COVID-19 Infection Induces Polyfunctional Antibodies That Kill Infected Cells

Julianna LeMieux, PhD

April 22, 2021

COVID-19 Infection Induces Polyfunctional Antibodies That Kill Infected Cells — Illustration of antibodies (y-shaped) responding to an infection with the new coronavirus SARS-CoV-2. The virus emerged in Wuhan, China, in December 2019, and causes a mild respiratory illness (covid-19) that can develop into pneumonia and be fatal in some cases. The coronaviruses take their name from their crown (corona) of surface proteins, which are used to attach and penetrate their host cells. Once inside the cells, the particles use the cells' machinery to make more copies of the virus. Antibodies bind to specific antigens, for instance viral proteins, marking them for destruction by other immune cells, such as the macrophage white blood cell behind the virus.

A team of researchers from Institut Pasteur, the CNRS, and the VRI (Inserm/University Paris-Est Créteil) have demonstrated that SARS-Cov-2 infection induces polyfunctional antibodies by studying the antibodies induced in individuals with asymptomatic or symptomatic COVID-19.

Beyond neutralization of the virus, these antibodies can activate NK (natural killer) cells or the complement system, leading to the destruction of infected cells. Antibody levels are slightly lower in asymptomatic as opposed to symptomatic individuals, but polyfunctional antibodies were found in all individuals. These findings show that infection induces antibodies capable of killing infected cells regardless of the severity of the disease.

The research was published in Cell Reports Medicine in a paper titled, “Asymptomatic and symptomatic SARS-CoV-2 infections elicit polyfunctional antibodies.”
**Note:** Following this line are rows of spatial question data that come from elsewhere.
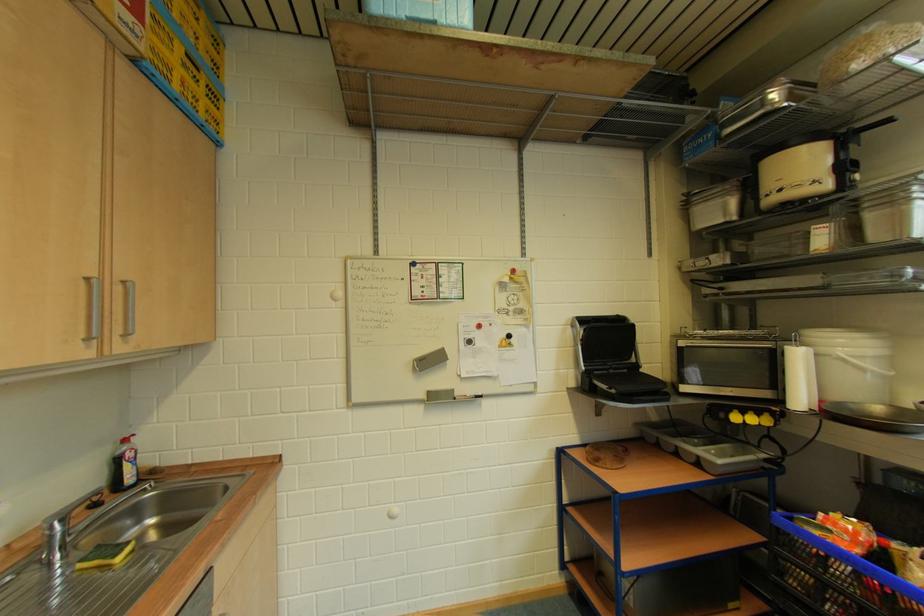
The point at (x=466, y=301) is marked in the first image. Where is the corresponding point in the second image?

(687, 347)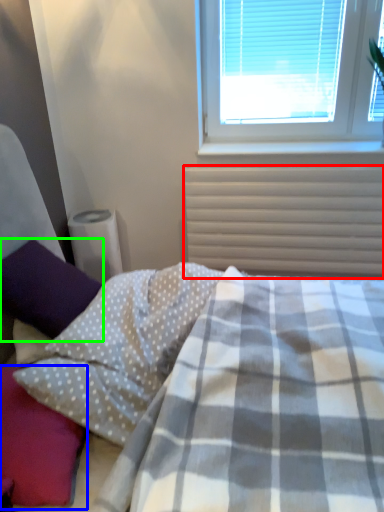
Question: Estimate the real-world distances between objects in this image. Which object is farther from radiator (highlighted by a red box), pillow (highlighted by a blue box) or pillow (highlighted by a green box)?

Choices:
 (A) pillow
 (B) pillow

Answer: (A)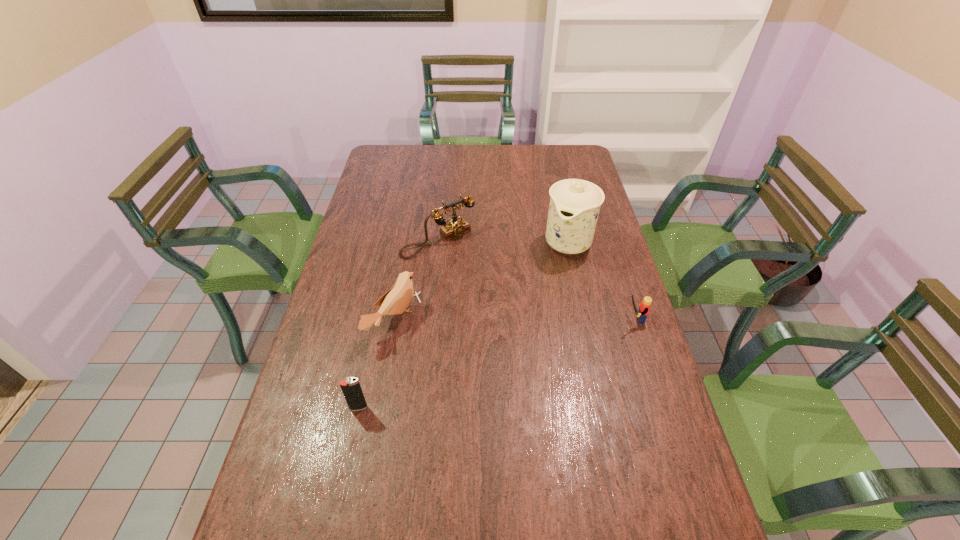
The height and width of the screenshot is (540, 960). In order to click on the nearest object in this screenshot , I will do `click(351, 388)`.

At what (x,y) coordinates should I click in order to perform the action: click on the rightmost object. Please return your answer as a coordinate pair (x, y). The height and width of the screenshot is (540, 960). Looking at the image, I should click on (644, 308).

Where is `telephone`? telephone is located at coordinates (456, 227).

The image size is (960, 540). In order to click on chinaware in this screenshot , I will do `click(574, 207)`.

Find the location of a particular element. the fourth object from left to right is located at coordinates 574,207.

In order to click on bird in this screenshot , I will do `click(395, 301)`.

You are a GUI agent. You are given a task and a screenshot of the screen. Output one action in this format:
    pyautogui.click(x=<x>, y=<y>)
    Task: Click on the vacant space located on the back of the igniter
    This screenshot has width=960, height=540.
    Given the screenshot: What is the action you would take?
    pyautogui.click(x=366, y=373)

This screenshot has height=540, width=960. In order to click on free spot located 0.160m on the front-facing side of the rightmost object in this screenshot , I will do `click(565, 319)`.

Find the location of a particular element. free spot located 0.250m on the front-facing side of the rightmost object is located at coordinates (535, 319).

Locate an element on the screen. Image resolution: width=960 pixels, height=540 pixels. free location located 0.190m on the front-facing side of the rightmost object is located at coordinates (555, 319).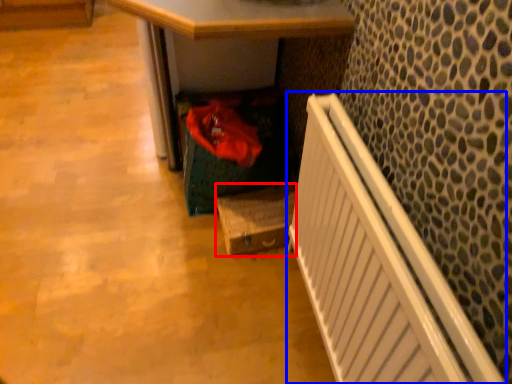
Question: Which object is further to the camera taking this photo, box (highlighted by a red box) or radiator (highlighted by a blue box)?

Choices:
 (A) box
 (B) radiator

Answer: (A)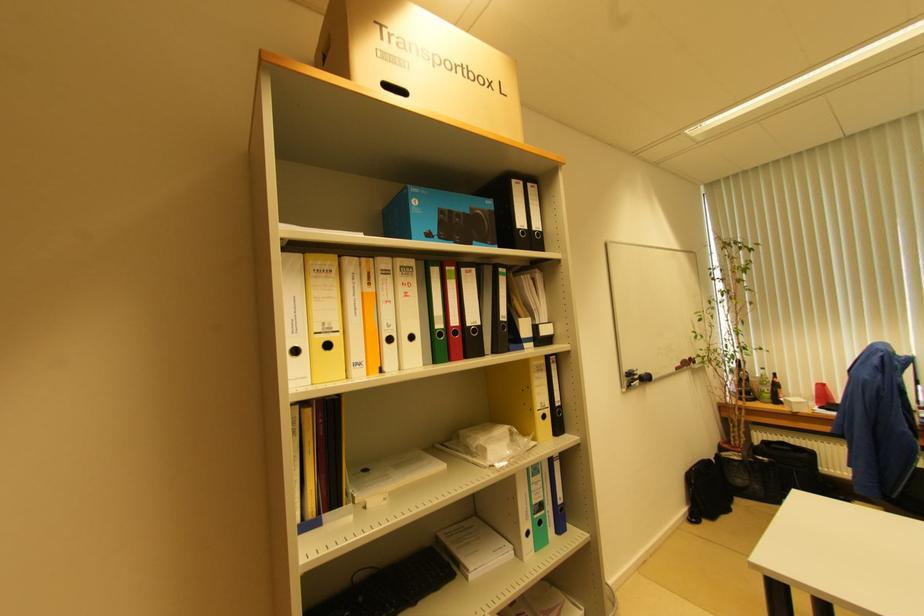
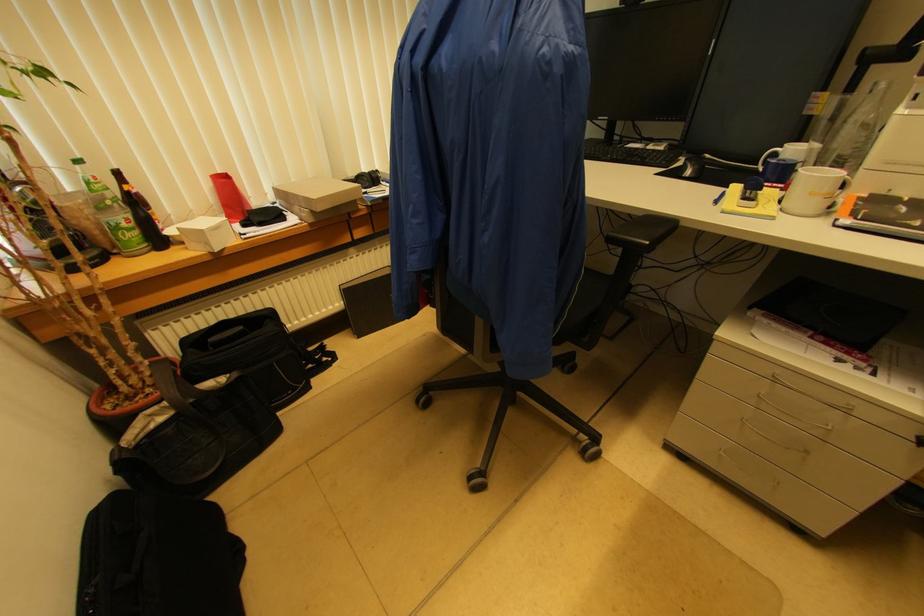
In the second image, find the point that corresponds to point (772, 392) in the first image.

(131, 219)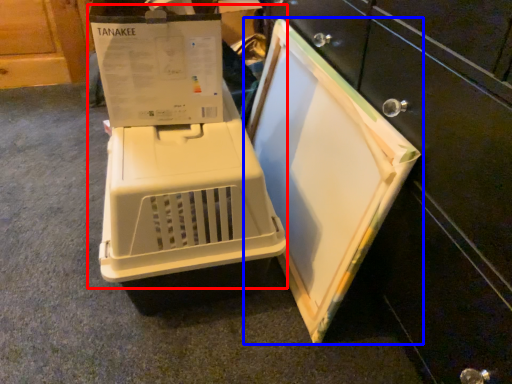
Question: Among these objects, which one is nearest to the camera, appliance (highlighted by a red box) or home appliance (highlighted by a blue box)?

Choices:
 (A) appliance
 (B) home appliance

Answer: (B)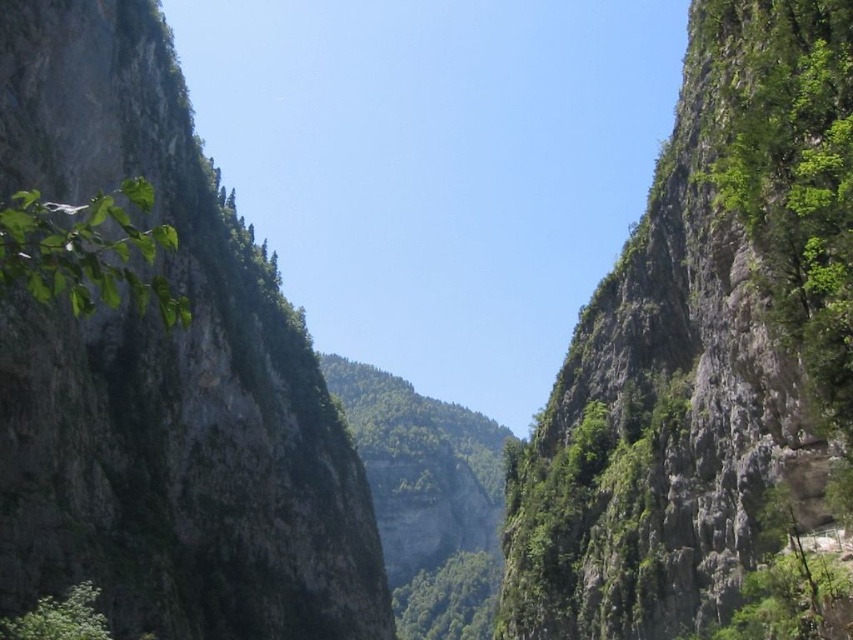
Who is positioned more to the left, green rocky cliff at center or green rough rock at left?

green rough rock at left

Does green rocky cliff at center have a greater width compared to green rough rock at left?

Incorrect, green rocky cliff at center's width does not surpass green rough rock at left's.

Is point (500, 598) in front of point (229, 486)?

Yes.

Image resolution: width=853 pixels, height=640 pixels. Find the location of `green rocky cliff at center`. green rocky cliff at center is located at coordinates (703, 352).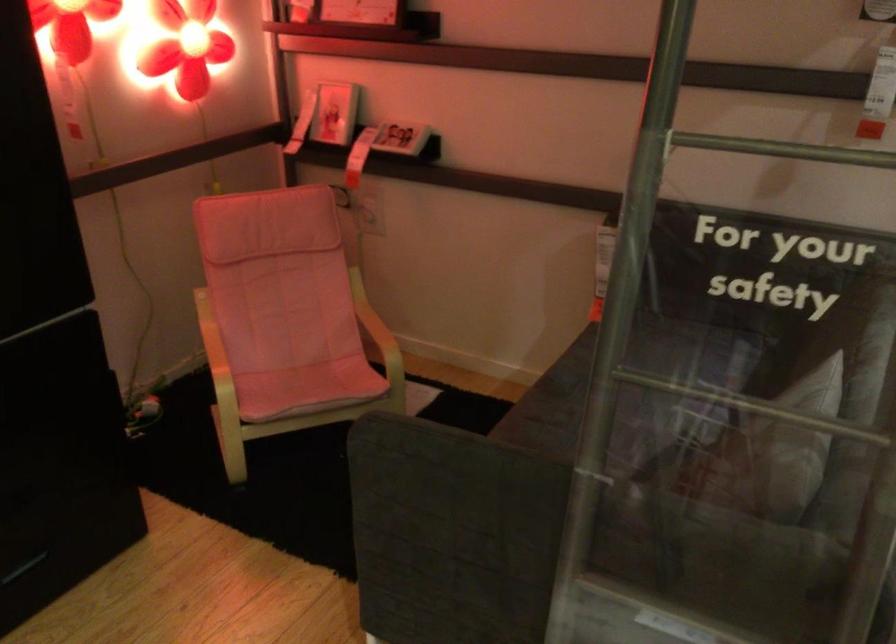
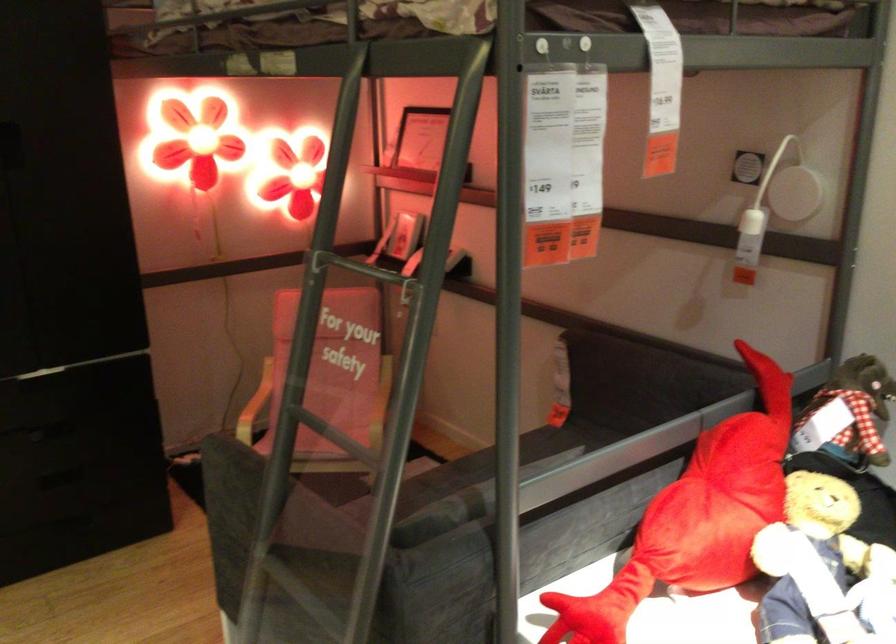
The point at [770,147] is marked in the first image. Where is the corresponding point in the second image?

(354, 267)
The extent of the antiviral functions of SARS-CoV-2 antibodies is poorly characterized. Antibodies are capable of both neutralizing the virus and activating “non-neutralizing” functions. The latter include antibody-dependent cellular cytotoxicity (ADCC) and complement activation, which are major components of the immune response and play a key role in the efficacy of some vaccines. The ability of antibodies to activate these non-neutralizing functions has been little described for SARS-CoV-2 infection so far.

The teams from the Institut Pasteur, the CNRS, and the VRI (Inserm/University Paris-Est Créteil) initially developed assays to measure the various antibody functions by studying cell death induced by NK cells or by complement in the presence of antibodies. By analyzing cultures in real time using video microscopy, the scientists showed that NK cells kill infected cells in the presence of antibodies, demonstrating new antiviral activity employed by SARS-CoV-2 antibodies.

“This study demonstrated that individuals infected with SARS-CoV-2 have antibodies that are capable of attacking the virus in different ways, by preventing it from entering cells (neutralization) or by activating NK cells to kill infected cells (via ADCC). We, therefore, use the term polyfunctional antibodies,” explained Timothée Bruel, PhD, a scientist in the Institut Pasteur’s virus & immunity unit and at the VRI.

The scientists examined the serum of patients with symptomatic or asymptomatic forms of COVID-19 with their new assays. They analyzed antibody functions in 52 asymptomatic infected individuals, 119 mild, and 21 hospitalized COVID-19 patients.

They measured SARS-CoV-2 anti-Spike IgG, IgA, and IgM levels with the S-Flow assay and map IgG-targeted epitopes by Luminex. They also used the S-Fuse assay to measure the neutralization capacity of these antibodies. By comparing different groups of patients, the scientists then showed that asymptomatic individuals also have polyfunctional antibodies and that their response is slightly weaker than those of patients with moderate forms of COVID-19.

“The study reveals new mechanisms of action of SARS-CoV-2 antibodies and suggests that the protection induced by an asymptomatic infection is very close to that observed after a symptomatic infection,” concluded Olivier Schwartz, PhD, head of the virus & immunity unit, Institut Pasteur and at the VRI.